» **READING TEXT**
>> Begin
That's good to hear. I would pay abou this price for a bike book, nothing like hands on experience

Originally Posted by RoadGuy
I forgot to mention...

It looks to me like the front fork is not the original one. In fact, it looks like it came off a mountain bike or hybrid bike of some sort. Before you invest any more money in that bike, I recommend that you find a video or print diagram of how the headset (steering bearing) should be put together and make sure that the fork is the right size, the headset has all of it's parts, and that it's assembled correctly.

If the fork doesn't fit the frame correctly and/or the headset is not the right part or missing pieces, I'd consider the bike to be a total, only good for whatever parts are worth salvaging, because getting a correct front fork and headset, then having them installed will cost more than that bike is worth.
Thanks for this! Why does this matter so much?

Originally Posted by sonatageek
For the price I think it is a great bike to work on and learn from. Good luck and let us see what the finished product comes out like.
>> End
» **PROVIDED RECORDS**
>> Begin
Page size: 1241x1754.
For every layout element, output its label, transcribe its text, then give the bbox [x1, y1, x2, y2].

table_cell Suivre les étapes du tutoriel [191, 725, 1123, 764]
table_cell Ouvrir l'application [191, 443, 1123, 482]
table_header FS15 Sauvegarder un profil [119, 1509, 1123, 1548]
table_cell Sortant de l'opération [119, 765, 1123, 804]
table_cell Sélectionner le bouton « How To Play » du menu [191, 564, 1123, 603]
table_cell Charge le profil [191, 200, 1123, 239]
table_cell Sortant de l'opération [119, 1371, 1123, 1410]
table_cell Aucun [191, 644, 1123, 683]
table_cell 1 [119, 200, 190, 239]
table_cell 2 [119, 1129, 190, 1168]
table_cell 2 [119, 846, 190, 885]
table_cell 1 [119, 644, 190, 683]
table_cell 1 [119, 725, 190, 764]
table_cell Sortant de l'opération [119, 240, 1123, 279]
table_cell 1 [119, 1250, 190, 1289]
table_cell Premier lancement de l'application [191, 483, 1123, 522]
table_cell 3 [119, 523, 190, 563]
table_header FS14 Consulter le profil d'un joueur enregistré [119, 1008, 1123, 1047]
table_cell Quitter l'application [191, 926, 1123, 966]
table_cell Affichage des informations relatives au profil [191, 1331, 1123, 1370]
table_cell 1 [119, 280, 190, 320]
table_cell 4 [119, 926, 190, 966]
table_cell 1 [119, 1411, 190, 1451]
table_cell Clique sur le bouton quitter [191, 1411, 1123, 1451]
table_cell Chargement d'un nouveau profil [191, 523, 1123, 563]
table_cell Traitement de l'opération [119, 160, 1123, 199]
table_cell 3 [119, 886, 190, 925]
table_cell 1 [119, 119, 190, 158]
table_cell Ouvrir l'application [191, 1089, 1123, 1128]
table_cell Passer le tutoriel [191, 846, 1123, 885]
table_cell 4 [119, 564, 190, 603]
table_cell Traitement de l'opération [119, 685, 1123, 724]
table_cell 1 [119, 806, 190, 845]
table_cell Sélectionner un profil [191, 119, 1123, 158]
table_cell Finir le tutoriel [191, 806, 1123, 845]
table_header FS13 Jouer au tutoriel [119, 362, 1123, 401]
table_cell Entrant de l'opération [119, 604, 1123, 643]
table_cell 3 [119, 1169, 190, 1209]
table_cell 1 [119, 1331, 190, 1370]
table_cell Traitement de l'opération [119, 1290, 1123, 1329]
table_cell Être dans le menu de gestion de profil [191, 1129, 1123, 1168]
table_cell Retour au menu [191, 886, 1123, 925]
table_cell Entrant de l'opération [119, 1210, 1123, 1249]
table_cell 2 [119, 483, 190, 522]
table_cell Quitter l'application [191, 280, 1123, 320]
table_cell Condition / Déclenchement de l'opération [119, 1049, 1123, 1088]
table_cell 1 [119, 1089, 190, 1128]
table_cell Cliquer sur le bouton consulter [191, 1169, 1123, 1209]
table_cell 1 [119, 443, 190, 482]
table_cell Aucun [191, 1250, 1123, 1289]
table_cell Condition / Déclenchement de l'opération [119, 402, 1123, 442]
>> End
» **PROBLEMS TO SOLVE**
A. In the bike forum thread above, list each thing RoadGuy says to make sure of before spending more money on the bike.
B. Resume the bike forum thread, starting after its final post.

» **RESPONSES TO THE EXERCISE**
A.
- The fork is the right size.
- The headset has all of its parts.
- The headset is assembled correctly.

B.
You made my day thanks

Originally Posted by mox
If I were you, the first thing I'd do is take some time to decide if you want to do your own repairs and maintenance in the future. If you do, as has been previously mentioned this will be a great bike to learn with. For most repairs, for what you'd pay someone to do it, you can buy the tools to do the job. For example, instead of paying $50 to get the wheels trued, you can buy a truing stand and do the job yourself. Not necessarily cost effective the first time around, but the next time you need your wheels trued, it will cost you nothing (excluding any replacement parts, off course). Another $150 will buy all the tools you'll need to do a complete bike build, including a torque wrench and homemade bearing press. Add a work stand and a tube of grease and you're good to go.
Yep, already decided this before buying this bike. Definitely want to do my own repairs and fixes. I have two little ones and want to get bike for them. Do all reoairs , adjustment's etc. So the more I learn the better.

I already have bsdic tools but need some bike specific ones. I am hinking if buying these.

Cone spanners
https://pages.ebay.com/link/?nav=item...311520&alt=web

Freewheel remover
https://pages.ebay.com/link/?nav=item...589131&alt=web

Good point about a stand. Any cost effective , space saving recommendations?

Thanks again everyone!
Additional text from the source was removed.